PART-TIME firefighters may have to cut their hours because of a planned change to European employment legislation.

The retained firefighters, who are all volunteers, can be called on duty at a moment’s notice to attend emergencies.

But the European Parliament has voted to remove the exception to the working time directive, which had previously given some employees the option to work more than 48 hours a week.

If the change goes ahead the plans will see retained firefighters, most of which have full-time jobs, unable to be on-call as they will be working too many hours.
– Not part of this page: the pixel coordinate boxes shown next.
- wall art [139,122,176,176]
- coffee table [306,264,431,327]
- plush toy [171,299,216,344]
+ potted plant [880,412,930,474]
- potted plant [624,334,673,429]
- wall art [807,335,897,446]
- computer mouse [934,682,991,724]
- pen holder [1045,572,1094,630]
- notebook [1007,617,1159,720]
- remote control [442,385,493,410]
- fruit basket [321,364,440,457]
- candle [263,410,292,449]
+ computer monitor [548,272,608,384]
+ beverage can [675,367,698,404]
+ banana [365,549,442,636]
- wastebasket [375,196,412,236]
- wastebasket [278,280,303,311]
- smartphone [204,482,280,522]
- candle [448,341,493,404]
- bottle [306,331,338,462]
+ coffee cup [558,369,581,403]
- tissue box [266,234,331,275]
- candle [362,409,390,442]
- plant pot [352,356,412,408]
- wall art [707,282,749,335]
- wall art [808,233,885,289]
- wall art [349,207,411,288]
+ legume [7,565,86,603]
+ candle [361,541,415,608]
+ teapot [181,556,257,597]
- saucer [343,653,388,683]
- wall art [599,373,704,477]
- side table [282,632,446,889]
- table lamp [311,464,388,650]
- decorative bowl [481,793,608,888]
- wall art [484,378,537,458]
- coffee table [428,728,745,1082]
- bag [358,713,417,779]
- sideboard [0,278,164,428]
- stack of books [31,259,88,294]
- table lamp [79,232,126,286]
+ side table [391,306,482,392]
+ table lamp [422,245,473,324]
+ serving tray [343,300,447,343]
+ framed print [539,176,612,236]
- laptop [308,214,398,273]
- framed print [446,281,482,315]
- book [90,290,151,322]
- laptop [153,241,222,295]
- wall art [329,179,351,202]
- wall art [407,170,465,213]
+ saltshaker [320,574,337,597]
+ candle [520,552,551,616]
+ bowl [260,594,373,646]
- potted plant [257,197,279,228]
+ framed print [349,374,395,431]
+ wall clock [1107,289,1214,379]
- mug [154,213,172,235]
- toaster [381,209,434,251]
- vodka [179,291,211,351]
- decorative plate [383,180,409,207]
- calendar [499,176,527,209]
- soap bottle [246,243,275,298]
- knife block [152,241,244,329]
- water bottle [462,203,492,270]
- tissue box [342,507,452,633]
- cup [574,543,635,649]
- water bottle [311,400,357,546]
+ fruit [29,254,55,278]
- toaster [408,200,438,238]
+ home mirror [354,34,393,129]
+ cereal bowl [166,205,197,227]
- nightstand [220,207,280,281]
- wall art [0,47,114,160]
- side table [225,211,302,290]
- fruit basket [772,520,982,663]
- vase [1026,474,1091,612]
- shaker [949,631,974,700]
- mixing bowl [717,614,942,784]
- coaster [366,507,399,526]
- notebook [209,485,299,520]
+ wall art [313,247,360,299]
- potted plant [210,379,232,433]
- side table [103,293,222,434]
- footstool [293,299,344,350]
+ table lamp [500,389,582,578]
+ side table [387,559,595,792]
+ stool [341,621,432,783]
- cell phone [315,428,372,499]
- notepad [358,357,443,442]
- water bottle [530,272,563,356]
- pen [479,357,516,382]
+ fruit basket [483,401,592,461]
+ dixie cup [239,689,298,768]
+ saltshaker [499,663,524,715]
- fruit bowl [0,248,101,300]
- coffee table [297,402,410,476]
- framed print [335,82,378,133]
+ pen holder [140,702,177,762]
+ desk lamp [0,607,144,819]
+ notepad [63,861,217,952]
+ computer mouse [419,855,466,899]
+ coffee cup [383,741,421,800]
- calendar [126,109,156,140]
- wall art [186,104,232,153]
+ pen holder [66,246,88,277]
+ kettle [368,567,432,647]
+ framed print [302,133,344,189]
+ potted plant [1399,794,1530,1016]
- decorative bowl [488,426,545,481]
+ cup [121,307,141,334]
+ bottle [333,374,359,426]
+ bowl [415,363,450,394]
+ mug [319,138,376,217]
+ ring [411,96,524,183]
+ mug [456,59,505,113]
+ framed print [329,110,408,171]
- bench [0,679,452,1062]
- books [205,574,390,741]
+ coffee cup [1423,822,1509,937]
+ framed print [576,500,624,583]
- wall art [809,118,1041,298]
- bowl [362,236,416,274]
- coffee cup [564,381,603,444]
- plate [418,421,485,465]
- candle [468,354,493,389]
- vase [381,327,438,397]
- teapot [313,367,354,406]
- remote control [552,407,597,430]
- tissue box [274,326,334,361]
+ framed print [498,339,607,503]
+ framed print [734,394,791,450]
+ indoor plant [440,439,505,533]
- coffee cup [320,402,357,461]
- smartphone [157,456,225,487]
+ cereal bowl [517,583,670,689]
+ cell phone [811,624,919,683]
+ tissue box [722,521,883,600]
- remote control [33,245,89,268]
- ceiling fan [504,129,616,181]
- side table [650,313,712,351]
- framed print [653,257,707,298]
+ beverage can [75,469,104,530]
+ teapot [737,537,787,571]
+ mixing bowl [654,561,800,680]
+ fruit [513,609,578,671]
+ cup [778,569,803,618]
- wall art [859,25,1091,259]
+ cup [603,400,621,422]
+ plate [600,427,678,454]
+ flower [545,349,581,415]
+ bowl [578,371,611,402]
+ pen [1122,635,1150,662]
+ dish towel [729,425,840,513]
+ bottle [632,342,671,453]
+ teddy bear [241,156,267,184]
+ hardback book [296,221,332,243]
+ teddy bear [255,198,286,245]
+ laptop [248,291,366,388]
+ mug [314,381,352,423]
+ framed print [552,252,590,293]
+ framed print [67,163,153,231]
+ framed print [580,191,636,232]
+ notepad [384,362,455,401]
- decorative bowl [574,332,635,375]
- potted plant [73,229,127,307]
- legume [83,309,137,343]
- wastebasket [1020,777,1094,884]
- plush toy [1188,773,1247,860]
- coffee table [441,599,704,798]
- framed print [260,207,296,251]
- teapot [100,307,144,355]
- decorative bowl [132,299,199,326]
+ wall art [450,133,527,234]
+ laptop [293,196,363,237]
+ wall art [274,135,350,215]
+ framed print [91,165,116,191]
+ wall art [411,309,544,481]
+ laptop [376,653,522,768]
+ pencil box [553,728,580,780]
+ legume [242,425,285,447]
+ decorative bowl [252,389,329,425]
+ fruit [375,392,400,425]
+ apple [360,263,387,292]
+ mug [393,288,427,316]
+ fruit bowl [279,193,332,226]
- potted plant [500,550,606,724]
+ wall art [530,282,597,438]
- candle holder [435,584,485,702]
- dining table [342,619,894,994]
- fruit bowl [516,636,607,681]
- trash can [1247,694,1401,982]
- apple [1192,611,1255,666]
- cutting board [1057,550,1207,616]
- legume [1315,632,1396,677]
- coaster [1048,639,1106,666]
Ian Lighton, 38, of Gunners Road, Shoebury is a retained firefighter at Shoebury fire station. He said: “If it comes in, and it is as basic as this, then those retained firefighters who are in full-time work will have around four to five hours left they can use to be on call.

“I don’t think it will come in like this. I am hoping there will be some kind of opt out for services like ours because otherwise the service will not be able to operate properly.

“Many areas rely heavily on retained firefighters.”

Billericay Tory MP John Baron is backing an early day motion campaign in the UK parliament against changing the directive. He criticised the decision and claimed it could cost lives as there will be less fire cover in rural areas and full-time firefighters will have to travel from further away to get to incidents, which could cost vital minutes.

He said: “Retained firefighters are essential to ensuring we have proper fire cover.

“Their work should be celebrated, not put at risk by EU bureaucracy and the working time directive.

“The firefighters themselves are clear this proposal would fundamentally undermine our fire cover and the protection for the public.

“The loss of the retained firefighters would also force up council tax, as more full-time firefighters will be needed.”

There are 438 retained firefighters in Essex with 20 vacancies.